Ivy League Financial Aid

How are middle class parents making 200k a year supposed to pay for their twin sons to go ivy league colleges?

200k a year is a good amount of money. If you have 2 in college at the same time and at expensive Ivy colleges you’ll still get some aid. They’re not going to pay everything with that income though.

$200k is definitely upper-middle-class–in fact, you’re in the [95th percentile](Household income in the United States - Wikipedia).

If the boys have the ability to get into Ivies, then they most certainly have the ability to get into any number of other schools where they’d receive substantial merit aid. But if the only schools you’ll settle for are Ivies, then you’ll have to pay for it. Figure out what you want, and what you can afford, and plan accordingly.

Savings, current income and loans.

You’re not middle class.

Run the NPCs on a few ivies websites…not just HYP, but also the others (since HYP give super aid, you need to check the others).

With two in college, unless you have a good amount of assets, you probably will qualify for some aid at the non-HYP ivies and maybe a good bit of aid from HYP.

However if your finances aren’t simply (own a business, take business deductions, divorced, own other properties, investments), then the NPC’s will not be accurate.

Have your twins been accepted? If not, how do you know if they’ll be going to ivies?

Do you know how much you can pay for each twin? If so, how much?

You may discover that even with some aid, that the ivies or similar aren’t affordable. If so, then you need to make sure that your twins also apply where their stats will get lots of merit.

We’ve figured out that IF our son gets accepted to Ivies and Ivy likes that give no aid for high asset folks, he’ll get more value out of full or near full rides at solid state schools with Honors colleges. In fact, our son has figured this out on his own and told me he’d be stupid to ignore hundreds of thousands of dollars of free money. I agree with you…I bet the Ivies have an interesting mix of kids from lower income families and the ueber rich families but a small number of kids from the “middle” (not middle class, just middle of those two categories I mentioned) who cannot fund college from their income nor can take such a big hit from their assets so close to retirement…what does this say about having a well rounded class? I don’t know…

I agree with post 4.

And with post 3. Ivy stats could net significant merit aid at other schools.

“Middle Class” haha. 200k a year is not middle class. Having two children in college will help grant enough financial aid to where your parents can cover the remaining cost.

If you reduce your income, you may get better aid, but that also assumes you are already maintaining a standard of living that say $70,000 before taxes is enough to support.

You pay for college the same as the rest of us. Decide how much you can pay out of savings, how much you’re comfortable borrowing, and what you can give up out of current income to make up the difference.

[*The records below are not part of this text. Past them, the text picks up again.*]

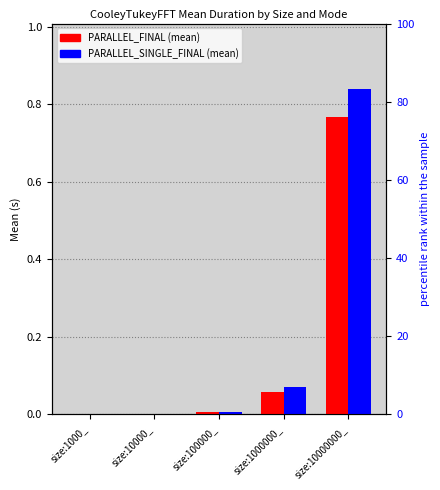

What is the sum of all PARALLEL_FINAL values?

0.8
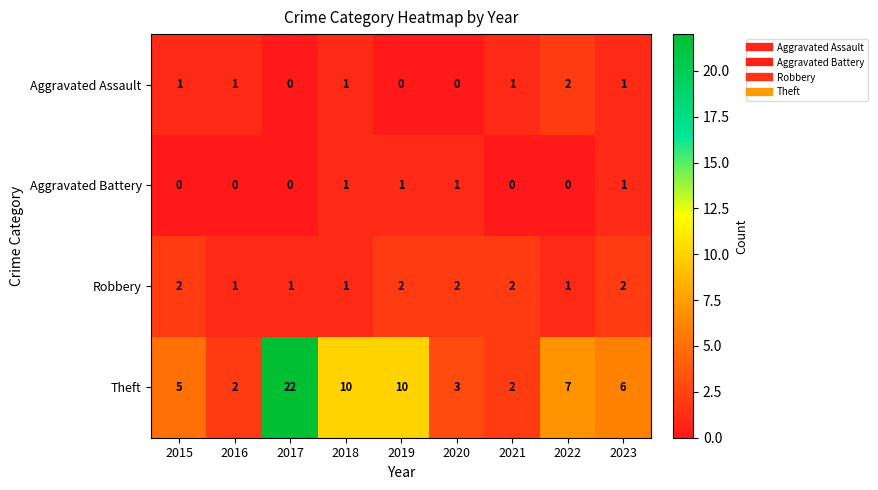

Which series has the largest total across all categories?

Theft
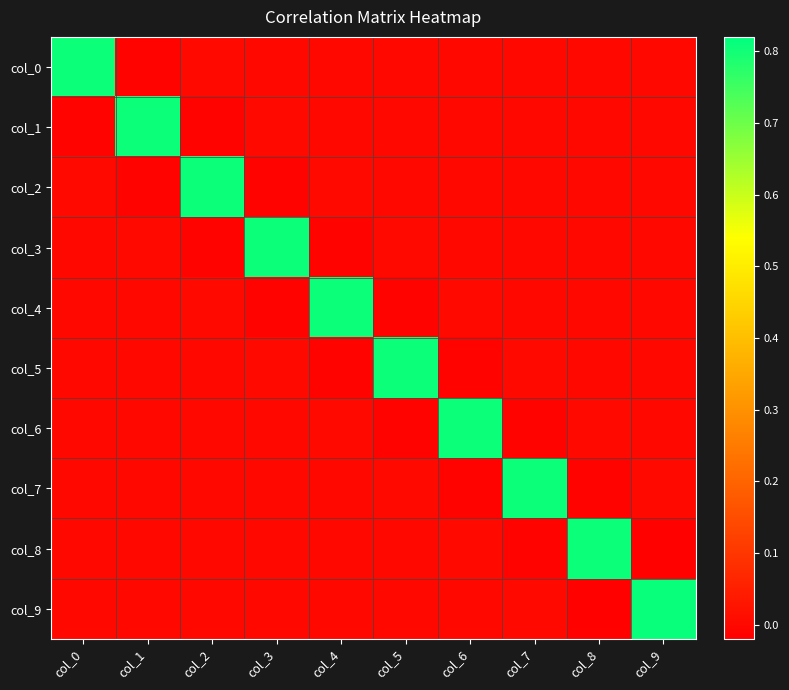

How many categories are shown in the chart?

10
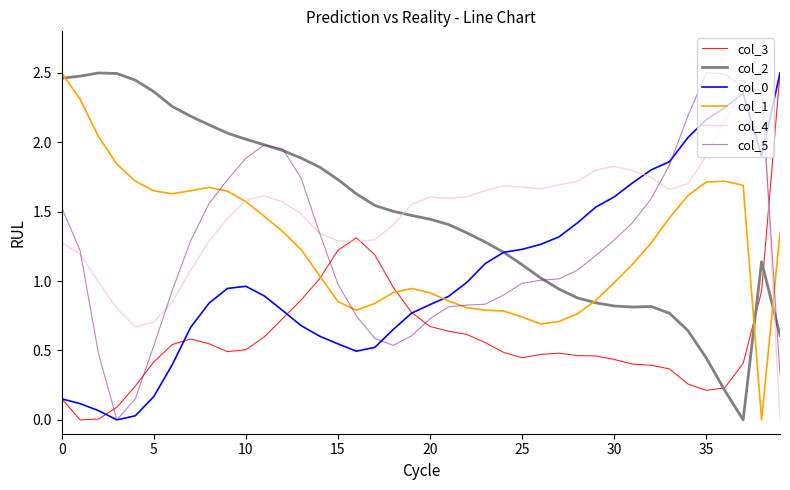

Reading left to right, transcribe all the data shown in this chart.

col_3: 0.2	0.0	0.0	0.1	0.2	0.4	0.5	0.6	0.5	0.5	0.5	0.6	0.7	0.9	1.0	1.2	1.3	1.2	1.0	0.8	0.7	0.6	0.6	0.6	0.5	0.4	0.5	0.5	0.5	0.5	0.4	0.4	0.4	0.4	0.3	0.2	0.2	0.4	0.9	2.5
col_2: 2.5	2.5	2.5	2.5	2.4	2.4	2.3	2.2	2.1	2.1	2.0	2.0	1.9	1.9	1.8	1.7	1.6	1.5	1.5	1.5	1.4	1.4	1.3	1.3	1.2	1.1	1.0	0.9	0.9	0.8	0.8	0.8	0.8	0.8	0.6	0.4	0.2	0.0	1.1	0.6
col_0: 0.2	0.1	0.1	0.0	0.0	0.2	0.4	0.7	0.8	0.9	1.0	0.9	0.8	0.7	0.6	0.5	0.5	0.5	0.7	0.8	0.8	0.9	1.0	1.1	1.2	1.2	1.3	1.3	1.4	1.5	1.6	1.7	1.8	1.9	2.0	2.2	2.2	2.4	1.9	2.5
col_1: 2.5	2.3	2.0	1.8	1.7	1.7	1.6	1.7	1.7	1.6	1.6	1.5	1.4	1.2	1.0	0.9	0.8	0.8	0.9	0.9	0.9	0.9	0.8	0.8	0.8	0.7	0.7	0.7	0.8	0.9	1.0	1.1	1.3	1.5	1.6	1.7	1.7	1.7	0.0	1.4
col_4: 1.3	1.2	1.0	0.8	0.7	0.7	0.8	1.1	1.3	1.5	1.6	1.6	1.6	1.5	1.3	1.3	1.3	1.3	1.4	1.6	1.6	1.6	1.6	1.7	1.7	1.7	1.7	1.7	1.7	1.8	1.8	1.8	1.7	1.7	1.7	1.9	2.2	2.4	2.5	0.0
col_5: 1.5	1.2	0.5	0.0	0.2	0.5	0.9	1.3	1.6	1.7	1.9	2.0	2.0	1.7	1.3	1.0	0.7	0.6	0.5	0.6	0.7	0.8	0.8	0.8	0.9	1.0	1.0	1.0	1.1	1.2	1.3	1.4	1.6	1.8	2.2	2.5	2.5	2.4	2.4	0.3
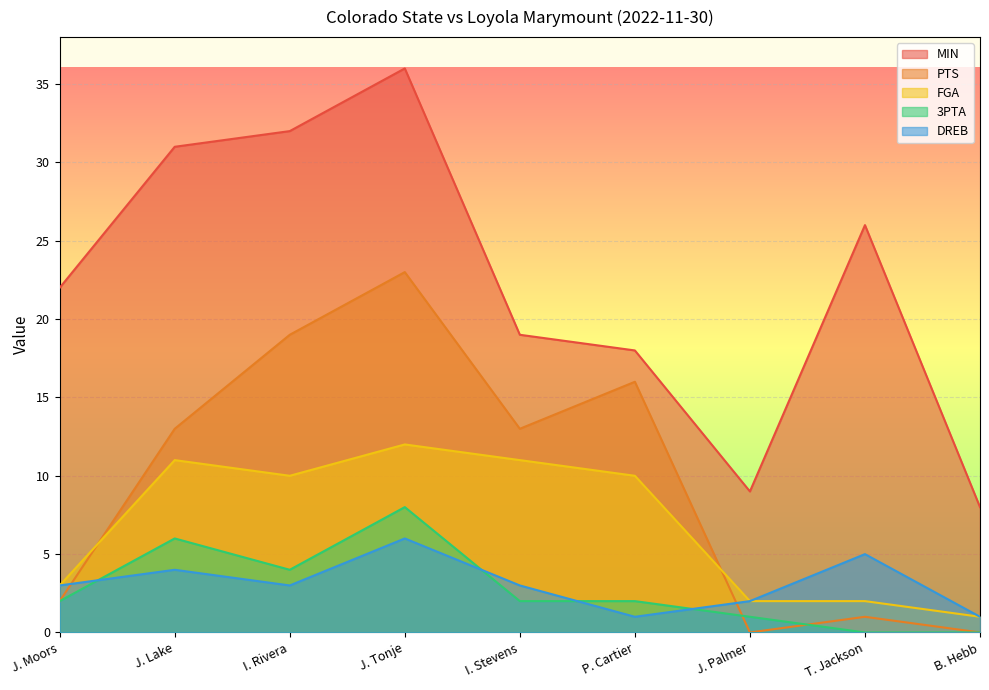

Which series has the largest total across all categories?

MIN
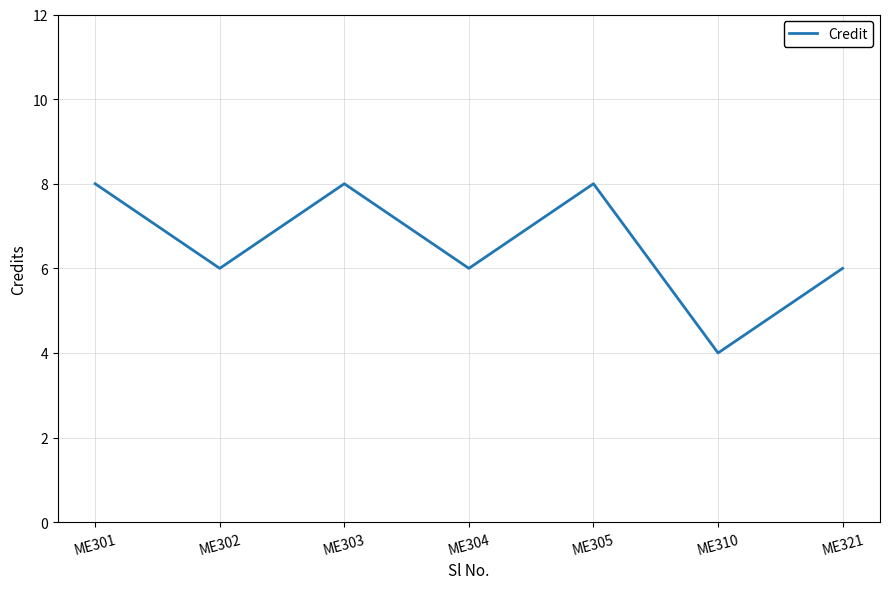

Where does the data first go above 6?

ME301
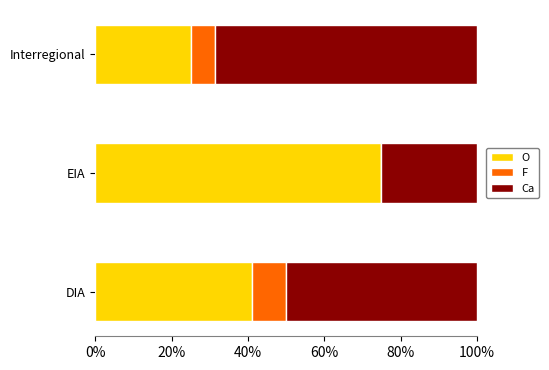

How many bars are there in total?

9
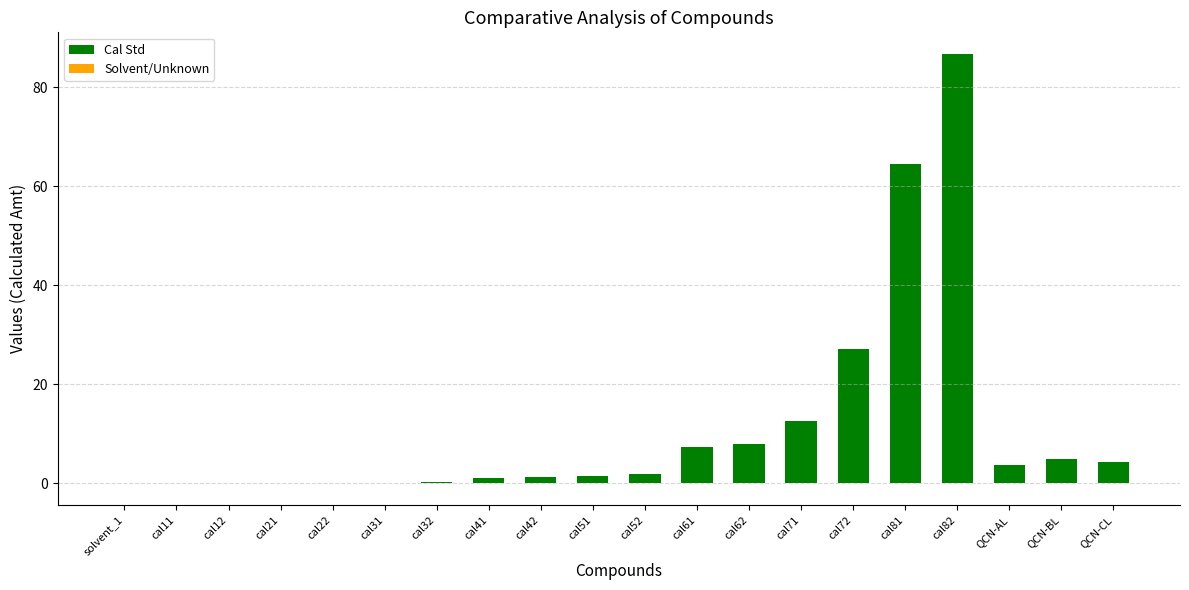

What is the maximum value shown in the chart?

86.7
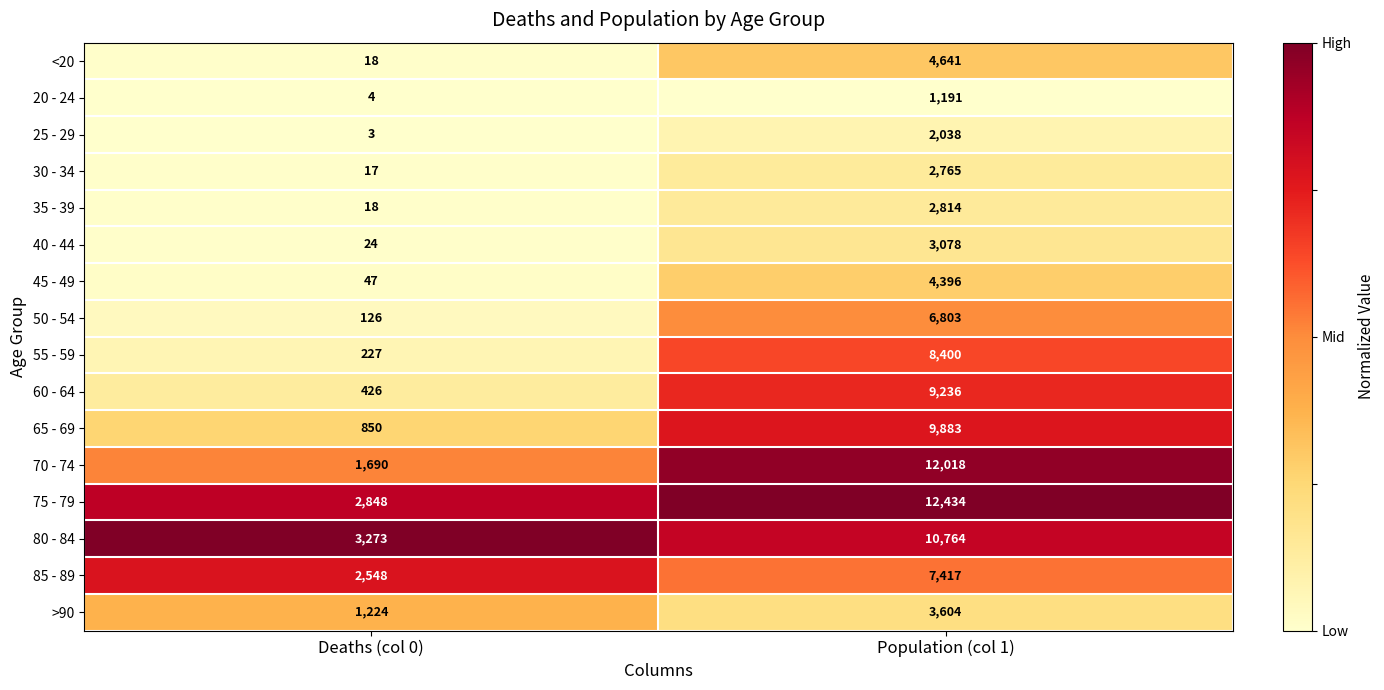

The value of 40 - 44 at Population (col 1) is 3078. True or false?

True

OP, when you run the NPCs, you’ll enter that two will be in college simultaneously. You really have to read what the colleges themselves say about aid policies, whether it’s Harvard, Stanford or some other school that’s not as generous.

And on another thread, you say you’re the student. Be aware that getting into an Ivy or other top tier requires you have this ability to do the research, consider the facts, not just go on easily found info or assumptions. It’s more than stats and being top dawg in your own hs.

To be fair, nothing in this post says he claims to be a parent.
You might get aid, wait til you get your packages. As others have noted, you could reduce your income, perhaps a parent could retire early? You could develop an app or an income generating business and self-fund. You could hit up extended family. Your parents could sell secondary property if they have any or liquidate other assets. Last option, you max out your Stafford loans and your parents get Plus loans. The reality is you won’t be alone in doing so, but it’s a dangerous game.